Average of mean temperature across different months in the year (MNTM)
– Overall average (average of all months for the chosen year for MNTM) – Average for the first 6 months of the year (MNTM) – Average for the last 6 months of the year (MNTM)
If there are three or fewer valid data values for any one of these then print Not enough data.

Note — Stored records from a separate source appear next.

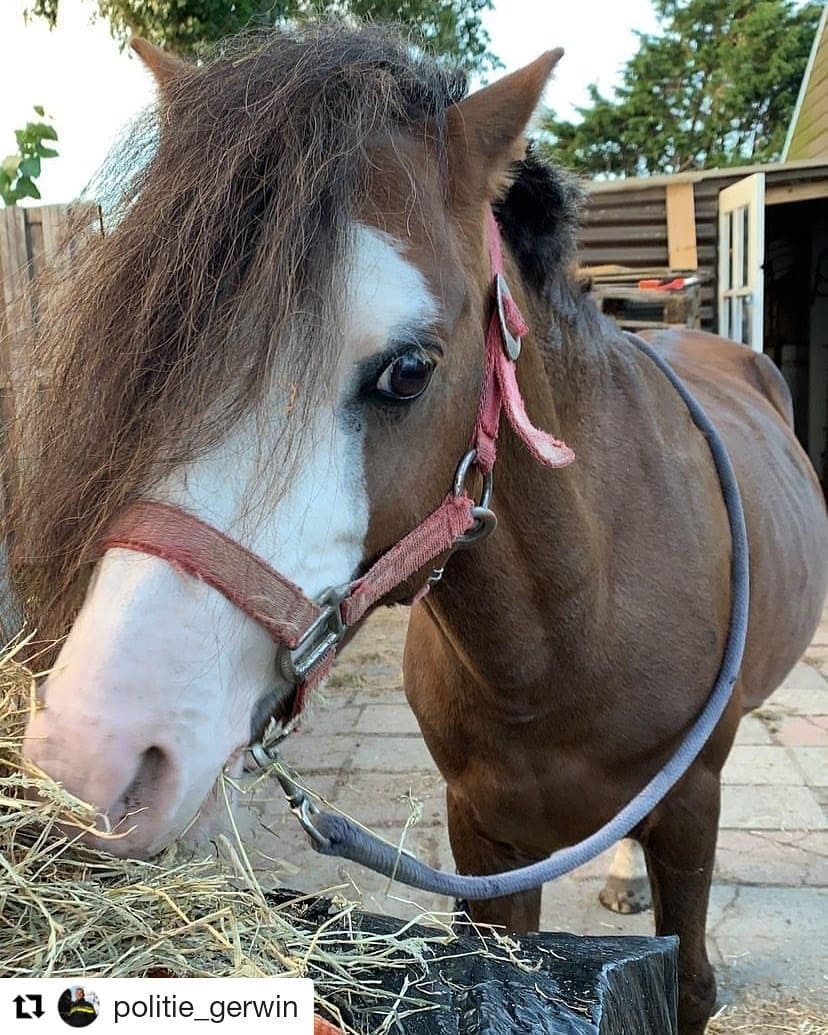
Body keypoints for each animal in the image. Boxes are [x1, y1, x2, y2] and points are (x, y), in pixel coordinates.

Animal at [11, 25, 827, 1035]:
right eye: (167, 341)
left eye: (407, 370)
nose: (90, 756)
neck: (571, 640)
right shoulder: (483, 838)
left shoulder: (691, 812)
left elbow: (691, 981)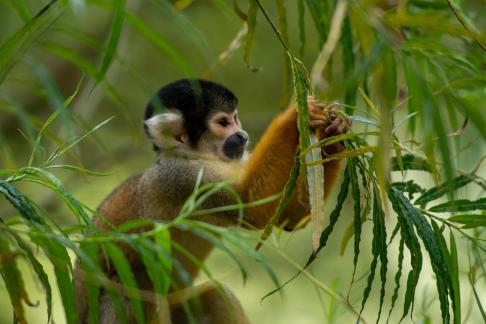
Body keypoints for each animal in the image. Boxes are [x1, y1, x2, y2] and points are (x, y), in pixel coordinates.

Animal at [74, 79, 352, 324]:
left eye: (235, 118)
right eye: (222, 122)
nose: (242, 135)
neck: (194, 157)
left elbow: (288, 217)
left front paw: (334, 131)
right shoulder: (183, 180)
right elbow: (250, 205)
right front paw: (295, 115)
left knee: (216, 295)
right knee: (131, 283)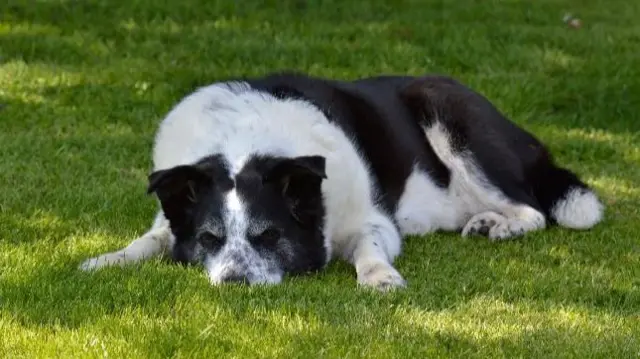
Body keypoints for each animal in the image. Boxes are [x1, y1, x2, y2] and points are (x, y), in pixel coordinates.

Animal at [77, 71, 604, 292]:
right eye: (208, 239)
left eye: (269, 236)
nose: (233, 282)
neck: (246, 139)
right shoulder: (170, 220)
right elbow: (147, 241)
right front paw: (107, 259)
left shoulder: (374, 223)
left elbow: (369, 247)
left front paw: (379, 276)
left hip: (449, 113)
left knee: (533, 208)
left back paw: (504, 224)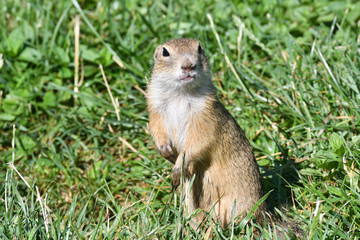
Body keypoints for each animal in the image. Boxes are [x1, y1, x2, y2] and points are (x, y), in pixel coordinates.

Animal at [146, 38, 264, 228]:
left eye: (199, 48)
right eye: (165, 52)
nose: (188, 65)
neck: (181, 93)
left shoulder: (204, 116)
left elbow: (197, 143)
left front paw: (177, 167)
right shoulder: (156, 109)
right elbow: (158, 130)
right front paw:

A histogram of overall average temperatures in 3 month intervals, i.e. months 1-3, 4-6, 7-9, and 10-12. If there are fewer than two months in an interval, then print Not enough data. A histogram prints a single * for each value in the average, excluding partial values. For example, 54 *’s will be output for an average temperature of 54.7.
Expected output
Below you can see the expected functioning of this program with the file we gave you (note: we might change the file in the homework submission server): For the year 2014
Enter a year (1956-2015) = 2014 2014 Temperatures ———————————————————————Highest max value = 7: 92.0, 6: 91.0, 9: 90.0 Lowest min value = 1: -9.0, 2: -7.0, 3: 1.0 Highest days with max = 90 = 7: 3.0, 9: 2.0, 6: 1.0 Highest days with max <= 32 = 2: 20.0, 1: 18.0, 3: 9.0
Precipitation ———————————————————————Highest total = 7: 5.8, 6: 5.6, 12: 5.0 Lowest total = 9: 0.9, 4: 1.9, 11: 2.1 Highest snow depth = 2: 24.6, 1: 12.6, 12: 5.8 Lowest snow depth = 5: 0.0, 6: 0.0, 7: 0.0
Average temperatures ———————————————————————Overall: 48.3 First 6 months: 40.9 Last 6 months: 55.7
Temperature histograms ———————————————————————01-03: *********************** 04-06: ********************************************************** 07-09: ********************************************************************* 10-12: ******************************************
For the year 1956
Enter a year (1956-2015) = 1956 1956 Temperatures ———————————————————————Highest max value = 8: 92.0, 9: 88.0, 10: 83.0 Lowest min value = 12: 5.0, 11: 15.0, 10: 27.0 Highest days with max = 90 = 8: 3.0, 12: 0.0, 11: 0.0 Highest days with max <= 32 = 12: 4.0, 11: 2.0, 10: 0.0
Precipitation
———————————————————————Highest total = 9: 5.0, 11: 2.4, 12: 2.3 Lowest total = 8: 1.1, 10: 1.4, 12: 2.3 Highest snow depth = Not enough data Lowest snow depth = Not enough data
Average temperatures ———————————————————————Overall: 42.3 First 6 months: Not enough data Last 6 months: 42.3
Temperature histograms ———————————————————————01-03: Not enough data 04-06: Not enough data 07-09: ****************************************** 10-12: *****************************************
Hints: (1) There are 70 ‘-‘s in every dashed line. (2) Investigate use of the rjust string method to print things like the 01 month string.
Suggestions
It appears that there are many things to compute, but it is actually the same thing for many different keys of the same list of dictionaries. The trick is to figure out what functions are needed and how they can be used over and over again to do closely related things by changing the function call parameters. You might write functions to do a number of things:
Gather values from data for a key and a year. (Note that data should be passed as a parameter.) Return these values in a list or a dictionary
Compute various statistics from these gathered values.
Compute and output average temperatures. Can this be called three times?
Compute and output a histogram. Can this be called four times?
Anything else? Some combination of the above?
If you are thoughtful and thorough in thinking through your use of functions you might find yourself only writing 100 lines of Python code or even fewer to solve this problem.